- EXERCISE -
How many of the lines in the data contain "vreme"? Give only the number.

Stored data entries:
•••
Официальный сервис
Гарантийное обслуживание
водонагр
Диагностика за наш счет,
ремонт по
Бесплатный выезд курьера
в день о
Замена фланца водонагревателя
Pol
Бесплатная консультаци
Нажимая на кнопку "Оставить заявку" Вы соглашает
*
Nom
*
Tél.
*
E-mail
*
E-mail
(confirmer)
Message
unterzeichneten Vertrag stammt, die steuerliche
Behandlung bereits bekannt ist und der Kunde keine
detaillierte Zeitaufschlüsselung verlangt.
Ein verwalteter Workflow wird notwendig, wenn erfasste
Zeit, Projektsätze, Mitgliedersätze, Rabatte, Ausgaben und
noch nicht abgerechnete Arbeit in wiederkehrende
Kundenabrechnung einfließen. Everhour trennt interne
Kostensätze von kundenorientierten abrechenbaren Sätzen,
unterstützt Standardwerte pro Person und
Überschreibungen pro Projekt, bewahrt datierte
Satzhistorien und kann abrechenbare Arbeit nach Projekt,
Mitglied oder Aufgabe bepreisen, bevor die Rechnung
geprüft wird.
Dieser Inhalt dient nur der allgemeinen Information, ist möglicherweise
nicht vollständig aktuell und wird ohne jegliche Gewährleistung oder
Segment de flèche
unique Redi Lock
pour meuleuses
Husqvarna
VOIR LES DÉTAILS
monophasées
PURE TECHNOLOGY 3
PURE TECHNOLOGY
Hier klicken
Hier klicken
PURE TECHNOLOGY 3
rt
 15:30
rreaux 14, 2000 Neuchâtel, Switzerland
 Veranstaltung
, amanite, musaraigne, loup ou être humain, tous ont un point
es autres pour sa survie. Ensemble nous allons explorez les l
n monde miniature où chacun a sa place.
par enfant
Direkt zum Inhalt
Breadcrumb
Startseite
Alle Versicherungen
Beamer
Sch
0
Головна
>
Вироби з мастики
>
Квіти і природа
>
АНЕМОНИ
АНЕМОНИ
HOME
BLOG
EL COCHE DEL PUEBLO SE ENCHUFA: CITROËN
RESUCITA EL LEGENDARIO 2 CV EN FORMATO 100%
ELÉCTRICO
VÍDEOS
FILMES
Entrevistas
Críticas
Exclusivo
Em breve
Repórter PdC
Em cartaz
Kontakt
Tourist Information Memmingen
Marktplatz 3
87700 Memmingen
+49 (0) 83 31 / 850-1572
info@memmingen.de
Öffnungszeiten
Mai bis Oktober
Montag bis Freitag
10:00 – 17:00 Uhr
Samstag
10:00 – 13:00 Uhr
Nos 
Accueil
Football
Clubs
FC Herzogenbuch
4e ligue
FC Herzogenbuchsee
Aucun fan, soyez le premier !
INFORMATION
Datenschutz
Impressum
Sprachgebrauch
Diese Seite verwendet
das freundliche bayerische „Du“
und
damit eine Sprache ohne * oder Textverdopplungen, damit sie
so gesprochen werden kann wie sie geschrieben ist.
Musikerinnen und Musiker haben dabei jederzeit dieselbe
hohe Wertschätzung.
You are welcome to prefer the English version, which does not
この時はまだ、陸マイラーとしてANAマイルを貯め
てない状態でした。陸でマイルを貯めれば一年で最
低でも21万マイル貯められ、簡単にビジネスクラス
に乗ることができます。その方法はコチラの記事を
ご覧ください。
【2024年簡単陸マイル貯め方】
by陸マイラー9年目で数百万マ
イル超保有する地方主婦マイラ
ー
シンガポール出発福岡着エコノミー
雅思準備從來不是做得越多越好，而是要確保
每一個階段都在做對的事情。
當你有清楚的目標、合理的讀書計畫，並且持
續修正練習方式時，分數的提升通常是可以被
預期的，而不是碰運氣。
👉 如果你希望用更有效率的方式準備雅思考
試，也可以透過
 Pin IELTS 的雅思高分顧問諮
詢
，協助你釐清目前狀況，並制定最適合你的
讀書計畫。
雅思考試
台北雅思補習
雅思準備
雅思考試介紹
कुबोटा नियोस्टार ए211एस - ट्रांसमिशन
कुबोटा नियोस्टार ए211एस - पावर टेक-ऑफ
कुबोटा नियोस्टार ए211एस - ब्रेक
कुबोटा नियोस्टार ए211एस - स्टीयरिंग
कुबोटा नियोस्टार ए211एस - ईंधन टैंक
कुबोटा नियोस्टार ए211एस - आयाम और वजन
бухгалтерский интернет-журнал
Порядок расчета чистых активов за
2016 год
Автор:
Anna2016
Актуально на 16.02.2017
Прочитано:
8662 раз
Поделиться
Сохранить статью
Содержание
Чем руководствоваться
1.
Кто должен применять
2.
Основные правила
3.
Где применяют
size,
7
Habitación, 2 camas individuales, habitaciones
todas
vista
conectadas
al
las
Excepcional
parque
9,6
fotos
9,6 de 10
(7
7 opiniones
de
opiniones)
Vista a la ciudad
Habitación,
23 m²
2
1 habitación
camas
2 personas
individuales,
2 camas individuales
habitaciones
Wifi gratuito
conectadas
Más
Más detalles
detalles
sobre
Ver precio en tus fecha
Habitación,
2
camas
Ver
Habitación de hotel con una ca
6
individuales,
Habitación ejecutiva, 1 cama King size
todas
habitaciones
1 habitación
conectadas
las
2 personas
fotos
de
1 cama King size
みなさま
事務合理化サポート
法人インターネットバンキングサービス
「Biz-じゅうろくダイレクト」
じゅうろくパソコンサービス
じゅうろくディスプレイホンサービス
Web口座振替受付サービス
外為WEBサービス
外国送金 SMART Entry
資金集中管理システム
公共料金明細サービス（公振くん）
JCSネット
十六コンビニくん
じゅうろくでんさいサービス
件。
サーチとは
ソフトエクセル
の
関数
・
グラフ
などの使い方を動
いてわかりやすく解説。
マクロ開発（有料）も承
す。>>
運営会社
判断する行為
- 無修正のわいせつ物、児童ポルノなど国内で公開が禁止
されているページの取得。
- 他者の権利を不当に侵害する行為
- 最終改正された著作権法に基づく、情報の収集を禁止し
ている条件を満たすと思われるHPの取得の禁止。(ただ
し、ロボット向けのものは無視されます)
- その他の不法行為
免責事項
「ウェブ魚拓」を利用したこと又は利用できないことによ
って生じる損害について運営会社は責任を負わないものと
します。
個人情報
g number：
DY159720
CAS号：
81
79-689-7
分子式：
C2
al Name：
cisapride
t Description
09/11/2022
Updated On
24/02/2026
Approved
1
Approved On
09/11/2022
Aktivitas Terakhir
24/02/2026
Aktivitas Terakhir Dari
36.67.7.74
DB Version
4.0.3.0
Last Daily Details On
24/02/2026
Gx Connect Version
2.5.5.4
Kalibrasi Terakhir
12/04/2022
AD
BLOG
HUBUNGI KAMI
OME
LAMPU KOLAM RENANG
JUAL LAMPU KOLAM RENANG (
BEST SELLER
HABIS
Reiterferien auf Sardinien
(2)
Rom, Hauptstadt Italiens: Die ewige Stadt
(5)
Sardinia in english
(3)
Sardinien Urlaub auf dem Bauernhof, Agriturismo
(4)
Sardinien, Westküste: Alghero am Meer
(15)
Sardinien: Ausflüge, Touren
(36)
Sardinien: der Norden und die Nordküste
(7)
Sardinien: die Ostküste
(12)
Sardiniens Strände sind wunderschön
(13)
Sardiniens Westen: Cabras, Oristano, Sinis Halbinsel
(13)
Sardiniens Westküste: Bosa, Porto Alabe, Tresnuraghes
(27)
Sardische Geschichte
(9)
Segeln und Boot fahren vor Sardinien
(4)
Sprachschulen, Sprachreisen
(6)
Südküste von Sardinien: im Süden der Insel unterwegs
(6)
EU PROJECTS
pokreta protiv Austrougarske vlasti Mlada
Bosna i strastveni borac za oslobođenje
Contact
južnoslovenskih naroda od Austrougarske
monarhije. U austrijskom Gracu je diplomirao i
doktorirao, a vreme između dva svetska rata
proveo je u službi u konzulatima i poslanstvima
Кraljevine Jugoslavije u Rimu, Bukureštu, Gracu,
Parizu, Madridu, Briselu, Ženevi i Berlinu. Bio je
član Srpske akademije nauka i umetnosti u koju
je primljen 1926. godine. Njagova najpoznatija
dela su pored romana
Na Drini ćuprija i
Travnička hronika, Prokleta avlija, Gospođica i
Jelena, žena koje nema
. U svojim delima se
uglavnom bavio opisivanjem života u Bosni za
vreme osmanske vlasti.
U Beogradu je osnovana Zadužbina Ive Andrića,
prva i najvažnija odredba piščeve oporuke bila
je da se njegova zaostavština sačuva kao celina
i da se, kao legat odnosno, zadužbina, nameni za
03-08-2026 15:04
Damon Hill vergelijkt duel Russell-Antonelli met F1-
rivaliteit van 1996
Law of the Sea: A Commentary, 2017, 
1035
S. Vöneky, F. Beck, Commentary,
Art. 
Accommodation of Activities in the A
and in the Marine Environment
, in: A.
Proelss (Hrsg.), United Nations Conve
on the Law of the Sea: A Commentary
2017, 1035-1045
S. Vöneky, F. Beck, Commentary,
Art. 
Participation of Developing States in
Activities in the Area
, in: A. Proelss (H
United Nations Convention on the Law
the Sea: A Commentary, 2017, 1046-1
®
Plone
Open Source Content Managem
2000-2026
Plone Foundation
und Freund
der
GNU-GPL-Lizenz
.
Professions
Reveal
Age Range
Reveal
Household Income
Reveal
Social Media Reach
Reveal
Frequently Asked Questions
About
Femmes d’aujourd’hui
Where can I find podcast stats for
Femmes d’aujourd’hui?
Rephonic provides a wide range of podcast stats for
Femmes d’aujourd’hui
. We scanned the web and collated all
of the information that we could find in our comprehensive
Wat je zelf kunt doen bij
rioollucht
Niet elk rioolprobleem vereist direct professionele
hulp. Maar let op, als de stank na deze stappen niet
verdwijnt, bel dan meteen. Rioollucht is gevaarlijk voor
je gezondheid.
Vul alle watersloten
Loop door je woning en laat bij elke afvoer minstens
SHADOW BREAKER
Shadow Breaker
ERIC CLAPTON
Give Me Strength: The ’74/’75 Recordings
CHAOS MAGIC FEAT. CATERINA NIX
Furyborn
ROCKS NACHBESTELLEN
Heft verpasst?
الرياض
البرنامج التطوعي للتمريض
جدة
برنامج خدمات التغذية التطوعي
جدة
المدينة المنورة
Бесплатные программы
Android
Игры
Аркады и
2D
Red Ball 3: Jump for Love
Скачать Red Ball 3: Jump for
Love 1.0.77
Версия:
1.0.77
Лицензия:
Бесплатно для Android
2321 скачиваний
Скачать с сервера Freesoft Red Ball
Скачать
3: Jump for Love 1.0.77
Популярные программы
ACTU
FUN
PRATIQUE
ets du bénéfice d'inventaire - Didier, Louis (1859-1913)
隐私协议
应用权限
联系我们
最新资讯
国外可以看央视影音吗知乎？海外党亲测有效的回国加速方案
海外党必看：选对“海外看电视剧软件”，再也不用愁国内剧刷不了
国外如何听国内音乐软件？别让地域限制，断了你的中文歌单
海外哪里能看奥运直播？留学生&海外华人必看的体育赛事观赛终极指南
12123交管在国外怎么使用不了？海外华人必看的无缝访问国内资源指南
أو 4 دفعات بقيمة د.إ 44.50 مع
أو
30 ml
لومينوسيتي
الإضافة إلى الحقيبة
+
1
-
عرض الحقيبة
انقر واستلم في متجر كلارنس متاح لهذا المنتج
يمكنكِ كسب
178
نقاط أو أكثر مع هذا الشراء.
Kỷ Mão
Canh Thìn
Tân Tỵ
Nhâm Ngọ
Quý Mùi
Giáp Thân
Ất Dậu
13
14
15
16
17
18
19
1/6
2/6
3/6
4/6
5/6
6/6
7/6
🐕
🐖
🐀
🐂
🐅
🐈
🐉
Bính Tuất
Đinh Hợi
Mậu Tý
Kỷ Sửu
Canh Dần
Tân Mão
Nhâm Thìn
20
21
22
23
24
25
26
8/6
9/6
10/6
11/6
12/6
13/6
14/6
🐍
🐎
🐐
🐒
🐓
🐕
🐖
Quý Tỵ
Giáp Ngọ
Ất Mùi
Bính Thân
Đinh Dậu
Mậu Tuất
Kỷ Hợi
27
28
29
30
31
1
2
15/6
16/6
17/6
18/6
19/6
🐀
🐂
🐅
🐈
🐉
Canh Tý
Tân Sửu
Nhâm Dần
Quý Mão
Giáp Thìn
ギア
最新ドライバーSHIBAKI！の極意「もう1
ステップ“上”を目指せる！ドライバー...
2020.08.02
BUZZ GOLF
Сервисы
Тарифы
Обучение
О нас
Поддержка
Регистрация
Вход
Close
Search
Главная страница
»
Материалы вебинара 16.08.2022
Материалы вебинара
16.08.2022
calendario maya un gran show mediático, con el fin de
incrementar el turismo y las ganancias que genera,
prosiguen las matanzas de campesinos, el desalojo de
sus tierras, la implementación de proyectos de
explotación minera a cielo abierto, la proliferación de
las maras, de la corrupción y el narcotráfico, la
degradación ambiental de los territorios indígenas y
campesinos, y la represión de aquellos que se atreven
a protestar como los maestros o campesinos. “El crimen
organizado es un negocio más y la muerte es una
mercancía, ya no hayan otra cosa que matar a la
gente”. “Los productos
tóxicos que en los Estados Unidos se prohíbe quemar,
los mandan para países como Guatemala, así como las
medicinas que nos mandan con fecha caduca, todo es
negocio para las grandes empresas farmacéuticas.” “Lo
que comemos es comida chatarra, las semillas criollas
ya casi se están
•••
- EXERCISE RESULT -
2